Zim Property Sector Under Scrutiny for Money Laundering

Zim Property Sector Under Scrutiny for Money Laundering

Strengthening Real Estate Sector to Combat Illicit Financial Flows

The Financial Intelligence Unit (FIU) has urged Zimbabwe’s real estate industry to enhance its mechanisms for identifying and preventing illicit financial flows (IFFs). A senior official highlighted that the sector is increasingly becoming a hub for transactions that divert significant funds from the economy. In an interview, FIU director-general Oliver Chiperesa emphasized that the country's growing informal sector, combined with high levels of cash transactions in property sales and other trades, is being exploited as a conduit for illicit funds.

Chiperesa explained that cash-heavy transactions are often directed toward high-value assets such as real estate and vehicles. He noted that these transactions serve as indicators of potential money laundering activities. "What we then do is to try to look at the manifestations of those cash transactions," he said. "They normally manifest themselves through the purchase of high-value assets such as real estate and cars, which is why you have us in the National Risk Assessment (NRA) report focusing on supervising real estate agents to see where the cash is coming from."

He further stressed that real estate agents must implement robust anti-money laundering measures to prevent their platforms from being used for illegal activities.

The Challenge of Informal Economic Activity

Recent economic data shows that Zimbabwe has rebased its economy to a valuation of $45.7 billion, with the Zimbabwe National Statistics Agency reporting that 76.1% of economic activity occurs in the informal sector. This high level of informality presents a major regulatory challenge. Chiperesa pointed out that the prevalence of cash transactions makes it difficult to track and detect illicit financial activities.

Analysts warn that deep-rooted informality, which has developed over many years, poses a serious threat to economic growth.
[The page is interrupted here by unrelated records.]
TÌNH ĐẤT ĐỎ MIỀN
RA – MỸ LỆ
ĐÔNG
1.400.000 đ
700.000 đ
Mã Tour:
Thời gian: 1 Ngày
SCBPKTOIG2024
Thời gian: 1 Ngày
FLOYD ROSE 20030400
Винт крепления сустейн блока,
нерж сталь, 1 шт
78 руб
They argue that without effective regulation, the informal sector could continue to undermine the stability of the national economy.
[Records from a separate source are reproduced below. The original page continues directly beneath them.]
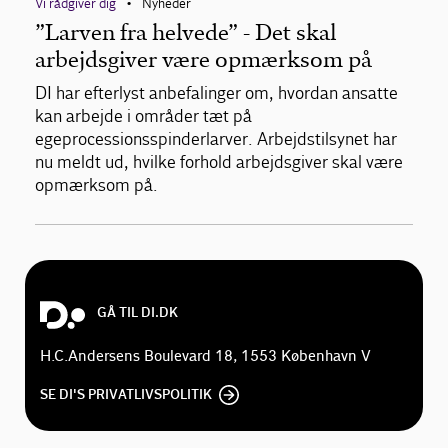
Vi rådgiver dig
Nyheder
•
”Larven fra helvede” - Det skal
arbejdsgiver være opmærksom på
DI har efterlyst anbefalinger om, hvordan ansatte
kan arbejde i områder tæt på
egeprocessionsspinderlarver. Arbejdstilsynet har
nu meldt ud, hvilke forhold arbejdsgiver skal være
opmærksom på.
GÅ TIL DI.DK
H.C.Andersens Boulevard 18, 1553 København V
SE DI'S PRIVATLIVSPOLITIK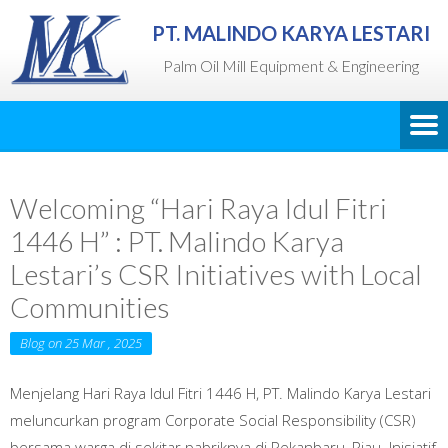
PT. MALINDO KARYA LESTARI
Palm Oil Mill Equipment & Engineering
Welcoming “Hari Raya Idul Fitri
1446 H” : PT. Malindo Karya
Lestari’s CSR Initiatives with Local
Communities
Blog on 25 Mar , 2025
Menjelang Hari Raya Idul Fitri 1446 H, PT. Malindo Karya Lestari
meluncurkan program Corporate Social Responsibility (CSR)
bersama warga di sekitar pabriknya di Pekanbaru, Riau. Inisiatif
Emerging Trends in Money Laundering

In recent months, the FIU has reported a rise in companies diverting foreign currency into cash-heavy businesses. These firms often rely on directors and couriers to move funds outside formal channels. Investigations have uncovered instances where companies channelled forex earnings into personal accounts, withdrawing large sums and storing the cash in safe deposit boxes.

Other cases involve funneling substantial amounts of money to fuel dealers and basic goods retailers, such as sugar and cooking oil merchants, to convert electronic balances into hard cash. According to the FIU, Zimbabwe has lost approximately $6.15 billion to money laundering-related crimes over the past six years, with car dealerships, gold smugglers, and large corporations playing key roles in enabling these activities.

Monitoring Cash Circulation in the Economy

Chiperesa explained that anti-money laundering authorities monitor how cash circulates in the economy as part of efforts to combat IFFs. The central bank estimates that at least $2.5 billion in hard cash circulates within the informal economy, a figure recorded when informality accounted for 60% of all economic activity. With the informal sector now generating more funds annually, it has become one of the country’s largest sources of undocumented transactions, complicating efforts to police illicit financial flows.

Under the current framework, the FIU cannot directly enforce the adoption of electronic payments or the use of the Zimbabwe Gold to reduce cash transactions and improve traceability. However, Chiperesa emphasized that the unit focuses on tracking cash transactions where they manifest themselves.

Identifying Major Illicit Activities

The purpose of the National Risk Assessment (NRA), according to Chiperesa, is to identify activities that generate illicit financial flows. "The whole purpose of an NRA is simply to identify and assess which major illicit activities in the country are generating the greatest illicit financial flows going into the pockets of criminals and their associates," he said. "So this is where we look at the major financial crimes that generate those illicit proceeds."

Government Policies and Future Directions

Chiperesa also highlighted the government's policy refinements under the National Development Strategy (NDS) 2, the economic blueprint currently being formulated for the 2026 to 2030 period. He referenced remarks by Deputy Minister of Finance, Economic Development, and Investment Promotion David Mnangagwa, who emphasized the need for policies and measures to encourage the formalization of businesses.

"The government is aware of the need to put in place policies and measures that encourage formalisation," Chiperesa said. "As anti-money laundering authorities, we want to support those policies and initiatives because they help us on our side to be able to track transactions and tackle illicit activities."